Incidentally, if "none of the above" wins, then the election really should be run again, with new candidates.
What's your favorite analysis illustrating that multiple voting is a real problem?
I also wonder if you think there have been any good comparisons between states with strict id requirements and states without them?
We should change our voter eligibility system though, from one where people have to maintain a registration to one where the government just uses information it already maintains to send everyone a postcard indicating where they can vote.
This seems backwards. We don't wait to see if there is a problem, and then fix it when it comes to financial matters.
We know there will be some fraud, so we design systems to verify who is doing a transaction and ensure someone else does not impersonate them. Peoples money is at stake.
What would we say to a bank that does not require a login to take money from someone's account? Would it be ok for the bank to say, "first, you have to demonstrate there is an actual problem that is widespread". Of course, they control all of the data that would let you make your case. And, how would you prove that it wasn't Joe who took money from Joe's account if there was no authentication method for the transaction? It would be just having to take Joe's word for it. "Honest, I didn't take that money from my account - it was someone else".
That's exactly how voting is today. Its just worse, in that Joe may have died, or stopped voting for some reason, or be in a care facility and unable to form decisions, or not even exist, or live in another state and still be voting in his old state (and his new state), or any number of other things. The person voting for Joe would likely never get caught, and the problem would not ever surface.
There are several examples of fraud in the past. There are also examples of reforms that have been successful in reducing fraud. We have a ways to go, though.
I'm not sure I'm up for the postcard for this same reason. I don't think I'd patronize a bank that sent a postcard to an address it has on file giving the bearer carte blanche with my account.
So check fraud is exactly what you are describing in a financial context and still happens all the time.

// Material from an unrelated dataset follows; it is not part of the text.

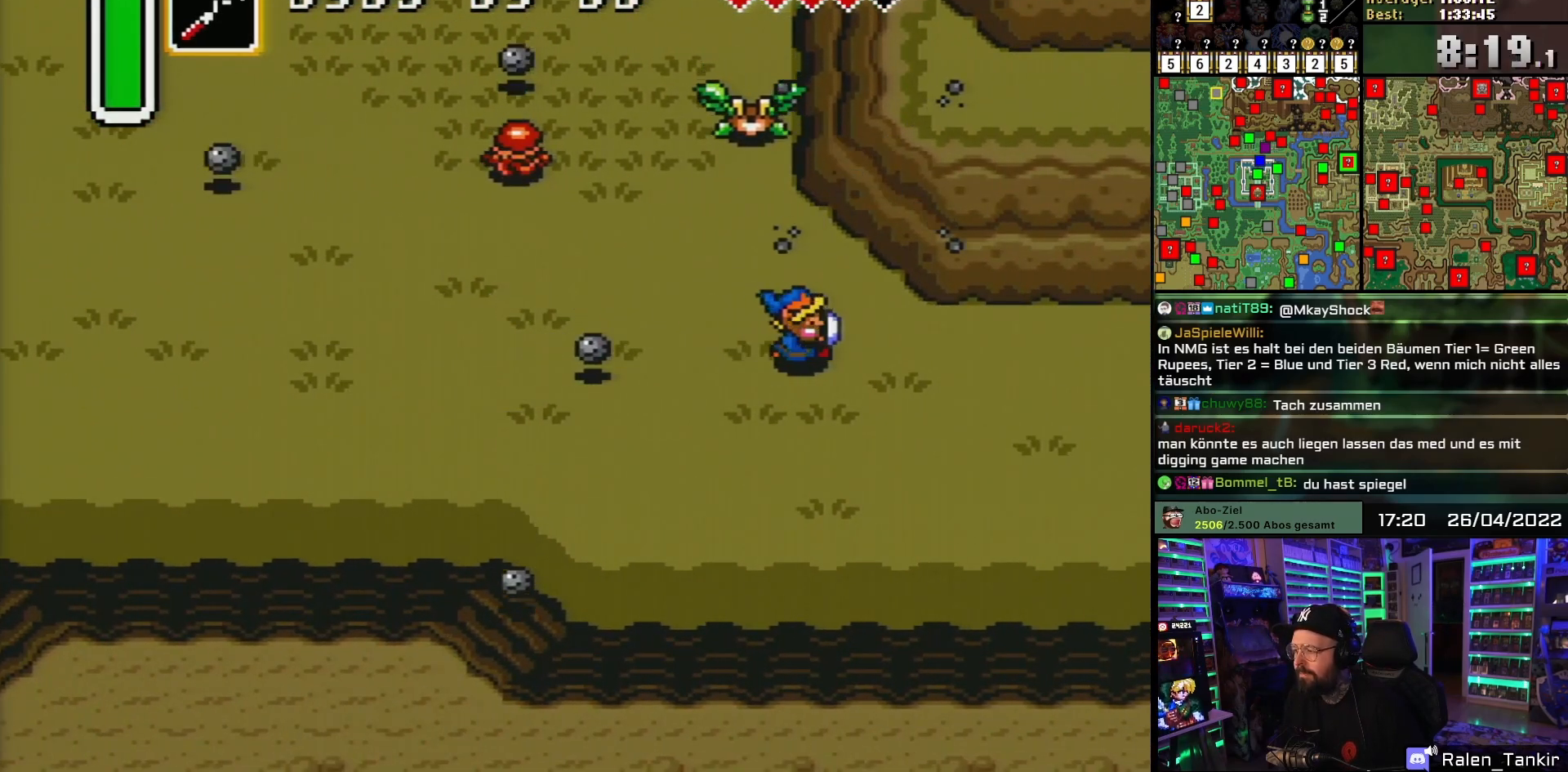
{"buttons": ["DPAD_RIGHT"], "events": [[150, "DPAD_DOWN", "down"], [483, "DPAD_DOWN", "up"]]}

As far as voter notification, you don't have to use a literal postcard and there wouldn't be any need or reason for it to be a credential, it'd just provide the voter with information about where to vote. The polling place would do whatever verification was required separately from notifying the voter of where they are eligible to vote.
>We have so little verification in this regard, and so little transparency, that there's actually a debate as to whether this even occurs or not and is a problem. Not really enough data to know.
No there hasn't. The accusations of voter fraud have come from one party and one party only. They are lying out their teeth and the party will support them regardless.
"He later admitted during cross-examination that he had no personal knowledge as to whether or not any of these individuals had in fact falsely asserted U.S. citizenship when they became registered to vote and he did not examine the facts of these individual cases." ->
https://en.wikipedia.org/wiki/Hans_von_Spakovsky#False_claim...
If I go to do pretty much any financial transaction, I need to show ID.
Voting seems a bit more important, with higher stakes, no?
Voter fraud has been going on a long time. Here's an example from 1978 that could be happening today, but thanks to the "see no evil, hear no evil" approach to validating identities, we wouldn't know.
Spending an hour over sandwiches with staffers talking about what phishing is and answering their questions about whatever they want is a great way to do your part save the democratic process.
For example, I volunteered to do a lunch and learn with SF Dept for the Environment. I covered really simple stuff like looking at the url and domain before logging in and how to use a password manager.
I also said, "If you have a stupid question you've always wanted to ask, now is your chance." Since you're not their curmudgeonly IT person, some feel more open to asking things they've always wanted to ask but felt would be met with a scoff.
These are the people who eventually will interview Zuckerberg. Help them out.